Women take to self-deprecation a bit too well

Lucy Mangan


Women take to self-deprecation a bit too well

By Stylist Team

Updated 8 years ago

The most intriguing thing about the Samantha Brick furore that blew up a few weeks ago was how very, very, very strange it was to have a woman speaking in public about herself in anything other than thoroughly self-deprecating terms. (In case you were living under a rock – that was on an island – that was under a hermetically sealed dome à la that Stephen King novel – Brick wrote an article bemoaning the fact that women hated her for being so beautiful and caused a bile-filled outrage.) Obviously she took it, in various complicated ways, Too Far but it still brought home to me how unused we are to hearing any kind of self-confident female voice.

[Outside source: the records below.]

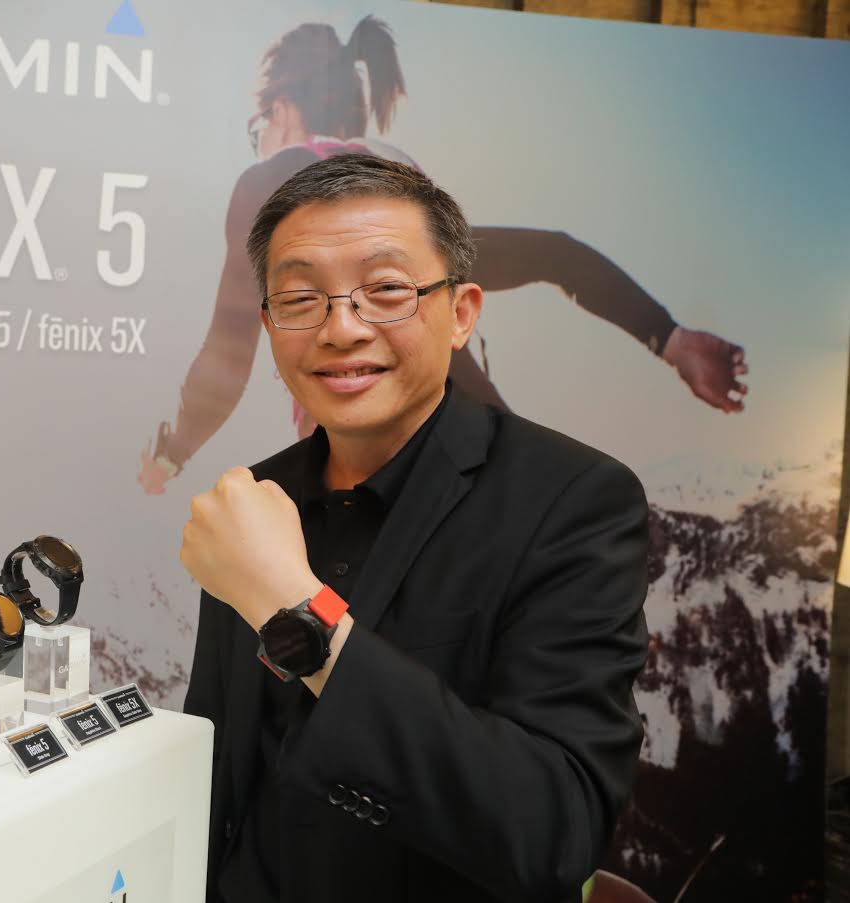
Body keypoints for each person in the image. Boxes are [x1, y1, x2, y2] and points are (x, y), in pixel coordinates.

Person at [180, 153, 651, 901]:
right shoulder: (253, 501)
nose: (341, 328)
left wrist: (298, 611)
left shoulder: (573, 501)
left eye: (386, 291)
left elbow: (551, 829)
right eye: (300, 299)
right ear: (270, 325)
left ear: (462, 313)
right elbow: (222, 777)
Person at [140, 16, 747, 494]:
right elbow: (555, 254)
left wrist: (171, 455)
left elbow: (228, 355)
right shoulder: (409, 193)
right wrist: (670, 338)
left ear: (280, 110)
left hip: (371, 479)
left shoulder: (272, 184)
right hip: (489, 463)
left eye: (257, 130)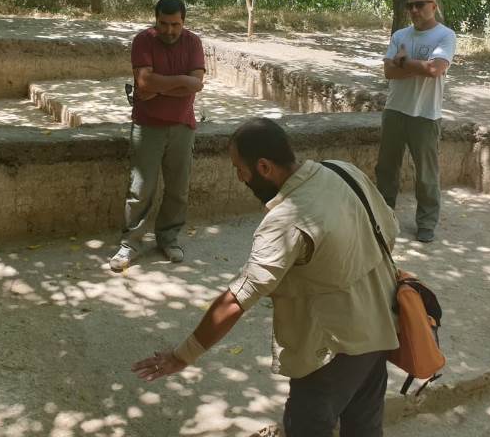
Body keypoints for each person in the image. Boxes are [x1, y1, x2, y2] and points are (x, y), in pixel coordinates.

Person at [132, 117, 399, 437]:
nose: (239, 177)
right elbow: (390, 231)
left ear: (263, 167)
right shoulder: (343, 171)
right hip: (381, 327)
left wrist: (182, 355)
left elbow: (236, 299)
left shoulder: (286, 221)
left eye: (238, 168)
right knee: (365, 428)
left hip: (330, 354)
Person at [109, 0, 205, 272]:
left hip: (182, 126)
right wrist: (182, 82)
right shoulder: (143, 40)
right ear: (156, 20)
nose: (169, 30)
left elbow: (195, 84)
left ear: (183, 22)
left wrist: (157, 87)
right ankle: (130, 244)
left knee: (178, 189)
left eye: (175, 25)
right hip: (147, 126)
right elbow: (143, 82)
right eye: (163, 23)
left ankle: (169, 238)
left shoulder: (193, 43)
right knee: (140, 190)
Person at [375, 0, 456, 243]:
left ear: (434, 5)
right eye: (410, 6)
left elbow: (435, 69)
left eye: (420, 5)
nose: (414, 11)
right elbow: (388, 73)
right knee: (386, 169)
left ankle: (426, 223)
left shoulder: (445, 36)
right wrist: (415, 67)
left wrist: (402, 62)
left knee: (426, 174)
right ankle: (383, 217)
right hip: (395, 110)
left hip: (425, 115)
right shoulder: (400, 35)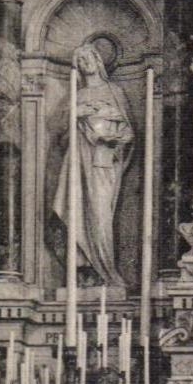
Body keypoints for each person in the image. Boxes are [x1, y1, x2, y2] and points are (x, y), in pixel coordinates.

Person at [52, 42, 134, 288]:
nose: (85, 62)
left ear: (98, 60)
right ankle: (83, 270)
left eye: (88, 57)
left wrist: (111, 139)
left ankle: (106, 270)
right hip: (77, 162)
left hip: (102, 162)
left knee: (100, 214)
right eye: (80, 59)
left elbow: (128, 133)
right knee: (76, 210)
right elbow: (61, 136)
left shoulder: (114, 91)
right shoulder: (76, 97)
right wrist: (75, 114)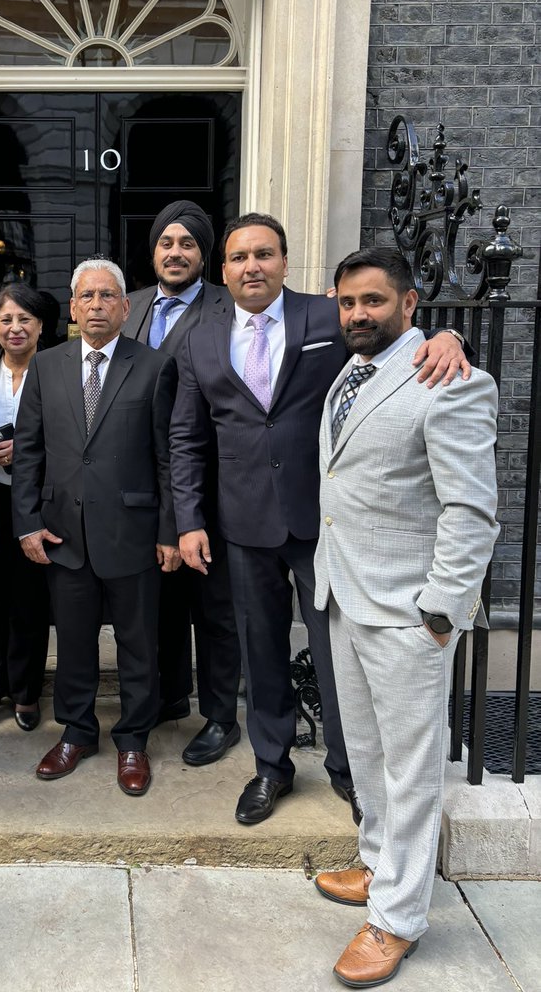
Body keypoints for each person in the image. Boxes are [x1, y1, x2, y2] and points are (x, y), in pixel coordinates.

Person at [170, 213, 468, 827]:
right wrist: (189, 519)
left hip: (325, 522)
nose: (252, 266)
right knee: (261, 651)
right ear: (223, 270)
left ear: (284, 261)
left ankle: (347, 767)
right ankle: (271, 765)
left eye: (264, 254)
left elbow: (384, 339)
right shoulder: (199, 335)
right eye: (239, 257)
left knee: (338, 655)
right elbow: (186, 436)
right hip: (242, 522)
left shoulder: (325, 317)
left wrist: (446, 338)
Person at [312, 247, 499, 988]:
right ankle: (380, 864)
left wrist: (441, 611)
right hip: (346, 595)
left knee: (413, 769)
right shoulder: (350, 370)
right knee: (366, 752)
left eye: (374, 302)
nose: (358, 314)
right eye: (349, 302)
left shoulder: (449, 379)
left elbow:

It was brought home further when I watched the recent documentary Elizabeth Taylor: Auction Of A Lifetime, which told the story of the star’s life via a choice selection of the truly uh-maay-zing collection of jewellery she amassed during her already gilded lifetime. In the archive clips, there she was – gorgeous and groomed as any modern celebrity but dispensing salty wit to various interviewers and photographers and setting firm boundaries between them and her, between what they could and couldn’t ask or do as she continued on her regal way.

Her every action and utterance bespoke a genuine confidence that only Madonna comes close to mastering – and hers is an aggressively defensive variation on it, which gives it the air of a superstar pose rather than the organic entity it seems to be with Taylor. The standard bearer of the modern approach is Kate Winslet, she of the ‘sprouting purple broccoli bottom’ – a description so oddly specific that it had the ring of (at least self-perceived) truth and real insecurity shared about it.

A recent survey found that just one in eight women said they had enough confidence to call themselves attractive. Frankly, going by the interviews I read with celebrities and with ‘normal’ people as well as the conversations I have – yes, still, even though we’re mostly into our 30s – with female friends and family about which bits of ourselves we hate the most, I’m surprised it’s that high.

Self-confidence is good in non-pathological doses only

At both public and private levels, women seem to be becoming less able to admit to or ‘own’ their achievements. And is it any wonder when, whenever they do, they are jumped on – by the press and punters if they have done so publicly, by a much smaller but no less effective circle if privately – for their effrontery. Historian Lucy Worsley was recently monstered for attributing the fact that she does not have children to the fact that she had been ‘educated out of [her] reproductive function’. And – at the other end of many scales – over the years, while some of the animus directed at Katie Price is because she appears to embody vacuous celebrity worship that drains the intellectual life and feminist gains out of (in particular) the younger generation, in much of the rest you can detect the simple anger of the speaker or writer towards a woman whose every move, as far as I can see, speaks only of confidence and a precise knowledge of her worth.

I understand, of course, that part of it at least is simply the British cultural tradition that believes there is nothing more unseemly than boasting.

Understatement is our preferred mode of – well, everything, and in everyone, regardless of gender. But women seem to take to it more naturally, more consistently so that even real, proper, admirable achievements – the things for which you should be rewarded (with whatever is most appropriate, be it respect, applause, promotion, power, moral standing or ideally cash) – become lost in a welter of disclaimers and genteel self-deprecations that let them disappear into the ether.

And, as I say, its absolute ubiquity seems to be a particularly modern curse. When I see Taylor – or read, as I am doing at the moment for another project, biographies and autobiographies of stars and writers from a bygone era like Tallulah Bankhead or Anita Loos – I hear a note of innate self-confidence, ringing steady and true beneath whatever anecdote, good time, bad time, event or non-event is being described that I almost never hear elsewhere (unless a Brick is crashing through a window, which is a rather discordant extreme). But in non-pathological doses it’s a great sound. We should all try and make it more.